PROBLEM DETAILS
The reply should hold every line of the data, unchanged and complete.

Saved data entries
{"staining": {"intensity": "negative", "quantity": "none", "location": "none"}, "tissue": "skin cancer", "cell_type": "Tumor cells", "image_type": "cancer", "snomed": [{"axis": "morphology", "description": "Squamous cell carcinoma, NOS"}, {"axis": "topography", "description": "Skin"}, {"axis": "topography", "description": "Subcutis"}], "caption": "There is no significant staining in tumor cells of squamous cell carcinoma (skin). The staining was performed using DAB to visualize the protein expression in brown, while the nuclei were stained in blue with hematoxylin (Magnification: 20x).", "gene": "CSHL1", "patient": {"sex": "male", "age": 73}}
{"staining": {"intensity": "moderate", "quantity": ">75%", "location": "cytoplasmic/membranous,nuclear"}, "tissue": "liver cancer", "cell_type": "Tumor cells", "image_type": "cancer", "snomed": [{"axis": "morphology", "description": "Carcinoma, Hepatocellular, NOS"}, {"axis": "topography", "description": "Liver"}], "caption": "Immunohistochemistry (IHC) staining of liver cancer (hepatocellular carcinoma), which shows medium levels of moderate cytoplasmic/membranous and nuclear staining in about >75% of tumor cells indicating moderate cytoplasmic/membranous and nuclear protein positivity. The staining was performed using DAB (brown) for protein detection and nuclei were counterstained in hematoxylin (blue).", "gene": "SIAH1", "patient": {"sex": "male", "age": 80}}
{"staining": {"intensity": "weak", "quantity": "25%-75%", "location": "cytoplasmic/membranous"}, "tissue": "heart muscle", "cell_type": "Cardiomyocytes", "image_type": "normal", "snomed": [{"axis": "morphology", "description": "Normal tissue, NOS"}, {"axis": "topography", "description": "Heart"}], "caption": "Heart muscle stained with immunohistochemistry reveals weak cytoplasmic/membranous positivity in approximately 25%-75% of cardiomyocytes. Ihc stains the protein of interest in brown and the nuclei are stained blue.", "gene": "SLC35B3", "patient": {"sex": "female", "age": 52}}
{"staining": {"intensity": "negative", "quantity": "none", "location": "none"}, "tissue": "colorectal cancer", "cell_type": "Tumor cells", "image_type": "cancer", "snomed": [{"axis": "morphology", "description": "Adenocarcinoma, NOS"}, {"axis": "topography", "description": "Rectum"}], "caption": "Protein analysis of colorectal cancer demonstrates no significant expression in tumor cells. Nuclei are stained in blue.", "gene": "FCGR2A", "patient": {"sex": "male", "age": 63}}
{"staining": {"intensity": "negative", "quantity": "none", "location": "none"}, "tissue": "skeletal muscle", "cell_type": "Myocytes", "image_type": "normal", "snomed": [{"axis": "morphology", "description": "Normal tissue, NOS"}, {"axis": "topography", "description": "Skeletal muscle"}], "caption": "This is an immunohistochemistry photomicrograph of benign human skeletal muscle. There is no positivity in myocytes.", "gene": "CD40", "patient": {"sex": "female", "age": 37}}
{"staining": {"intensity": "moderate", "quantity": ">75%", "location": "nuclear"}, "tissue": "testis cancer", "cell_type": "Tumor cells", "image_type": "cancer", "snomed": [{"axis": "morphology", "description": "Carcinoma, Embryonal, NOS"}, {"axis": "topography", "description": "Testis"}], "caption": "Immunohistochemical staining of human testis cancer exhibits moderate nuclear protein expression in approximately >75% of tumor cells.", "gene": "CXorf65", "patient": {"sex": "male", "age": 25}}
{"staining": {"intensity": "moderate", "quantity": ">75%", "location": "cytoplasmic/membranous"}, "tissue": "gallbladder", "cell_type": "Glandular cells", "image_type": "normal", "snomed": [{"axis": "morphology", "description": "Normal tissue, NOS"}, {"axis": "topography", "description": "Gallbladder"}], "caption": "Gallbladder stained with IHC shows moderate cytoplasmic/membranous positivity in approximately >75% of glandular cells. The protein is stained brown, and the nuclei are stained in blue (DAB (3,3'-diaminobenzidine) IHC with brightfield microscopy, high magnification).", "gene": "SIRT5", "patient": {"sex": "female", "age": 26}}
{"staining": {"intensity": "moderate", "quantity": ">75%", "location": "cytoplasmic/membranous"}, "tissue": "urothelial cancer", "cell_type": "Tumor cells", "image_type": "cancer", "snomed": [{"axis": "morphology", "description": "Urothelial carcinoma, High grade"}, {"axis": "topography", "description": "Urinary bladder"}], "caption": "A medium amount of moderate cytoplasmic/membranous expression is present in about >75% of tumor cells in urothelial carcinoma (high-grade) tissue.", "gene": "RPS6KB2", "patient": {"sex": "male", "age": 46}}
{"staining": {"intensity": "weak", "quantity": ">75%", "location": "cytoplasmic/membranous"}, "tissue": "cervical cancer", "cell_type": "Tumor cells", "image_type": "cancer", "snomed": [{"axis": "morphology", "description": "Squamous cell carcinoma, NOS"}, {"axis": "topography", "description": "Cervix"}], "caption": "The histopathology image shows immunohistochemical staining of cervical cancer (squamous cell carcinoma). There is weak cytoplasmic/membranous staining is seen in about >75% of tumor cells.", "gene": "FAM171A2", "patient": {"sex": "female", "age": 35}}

COMPLETED TASK
{"staining": {"intensity": "negative", "quantity": "none", "location": "none"}, "tissue": "skin cancer", "cell_type": "Tumor cells", "image_type": "cancer", "snomed": [{"axis": "morphology", "description": "Squamous cell carcinoma, NOS"}, {"axis": "topography", "description": "Skin"}, {"axis": "topography", "description": "Subcutis"}], "caption": "There is no significant staining in tumor cells of squamous cell carcinoma (skin). The staining was performed using DAB to visualize the protein expression in brown, while the nuclei were stained in blue with hematoxylin (Magnification: 20x).", "gene": "CSHL1", "patient": {"sex": "male", "age": 73}}
{"staining": {"intensity": "moderate", "quantity": ">75%", "location": "cytoplasmic/membranous,nuclear"}, "tissue": "liver cancer", "cell_type": "Tumor cells", "image_type": "cancer", "snomed": [{"axis": "morphology", "description": "Carcinoma, Hepatocellular, NOS"}, {"axis": "topography", "description": "Liver"}], "caption": "Immunohistochemistry (IHC) staining of liver cancer (hepatocellular carcinoma), which shows medium levels of moderate cytoplasmic/membranous and nuclear staining in about >75% of tumor cells indicating moderate cytoplasmic/membranous and nuclear protein positivity. The staining was performed using DAB (brown) for protein detection and nuclei were counterstained in hematoxylin (blue).", "gene": "SIAH1", "patient": {"sex": "male", "age": 80}}
{"staining": {"intensity": "weak", "quantity": "25%-75%", "location": "cytoplasmic/membranous"}, "tissue": "heart muscle", "cell_type": "Cardiomyocytes", "image_type": "normal", "snomed": [{"axis": "morphology", "description": "Normal tissue, NOS"}, {"axis": "topography", "description": "Heart"}], "caption": "Heart muscle stained with immunohistochemistry reveals weak cytoplasmic/membranous positivity in approximately 25%-75% of cardiomyocytes. Ihc stains the protein of interest in brown and the nuclei are stained blue.", "gene": "SLC35B3", "patient": {"sex": "female", "age": 52}}
{"staining": {"intensity": "negative", "quantity": "none", "location": "none"}, "tissue": "colorectal cancer", "cell_type": "Tumor cells", "image_type": "cancer", "snomed": [{"axis": "morphology", "description": "Adenocarcinoma, NOS"}, {"axis": "topography", "description": "Rectum"}], "caption": "Protein analysis of colorectal cancer demonstrates no significant expression in tumor cells. Nuclei are stained in blue.", "gene": "FCGR2A", "patient": {"sex": "male", "age": 63}}
{"staining": {"intensity": "negative", "quantity": "none", "location": "none"}, "tissue": "skeletal muscle", "cell_type": "Myocytes", "image_type": "normal", "snomed": [{"axis": "morphology", "description": "Normal tissue, NOS"}, {"axis": "topography", "description": "Skeletal muscle"}], "caption": "This is an immunohistochemistry photomicrograph of benign human skeletal muscle. There is no positivity in myocytes.", "gene": "CD40", "patient": {"sex": "female", "age": 37}}
{"staining": {"intensity": "moderate", "quantity": ">75%", "location": "nuclear"}, "tissue": "testis cancer", "cell_type": "Tumor cells", "image_type": "cancer", "snomed": [{"axis": "morphology", "description": "Carcinoma, Embryonal, NOS"}, {"axis": "topography", "description": "Testis"}], "caption": "Immunohistochemical staining of human testis cancer exhibits moderate nuclear protein expression in approximately >75% of tumor cells.", "gene": "CXorf65", "patient": {"sex": "male", "age": 25}}
{"staining": {"intensity": "moderate", "quantity": ">75%", "location": "cytoplasmic/membranous"}, "tissue": "gallbladder", "cell_type": "Glandular cells", "image_type": "normal", "snomed": [{"axis": "morphology", "description": "Normal tissue, NOS"}, {"axis": "topography", "description": "Gallbladder"}], "caption": "Gallbladder stained with IHC shows moderate cytoplasmic/membranous positivity in approximately >75% of glandular cells. The protein is stained brown, and the nuclei are stained in blue (DAB (3,3'-diaminobenzidine) IHC with brightfield microscopy, high magnification).", "gene": "SIRT5", "patient": {"sex": "female", "age": 26}}
{"staining": {"intensity": "moderate", "quantity": ">75%", "location": "cytoplasmic/membranous"}, "tissue": "urothelial cancer", "cell_type": "Tumor cells", "image_type": "cancer", "snomed": [{"axis": "morphology", "description": "Urothelial carcinoma, High grade"}, {"axis": "topography", "description": "Urinary bladder"}], "caption": "A medium amount of moderate cytoplasmic/membranous expression is present in about >75% of tumor cells in urothelial carcinoma (high-grade) tissue.", "gene": "RPS6KB2", "patient": {"sex": "male", "age": 46}}
{"staining": {"intensity": "weak", "quantity": ">75%", "location": "cytoplasmic/membranous"}, "tissue": "cervical cancer", "cell_type": "Tumor cells", "image_type": "cancer", "snomed": [{"axis": "morphology", "description": "Squamous cell carcinoma, NOS"}, {"axis": "topography", "description": "Cervix"}], "caption": "The histopathology image shows immunohistochemical staining of cervical cancer (squamous cell carcinoma). There is weak cytoplasmic/membranous staining is seen in about >75% of tumor cells.", "gene": "FAM171A2", "patient": {"sex": "female", "age": 35}}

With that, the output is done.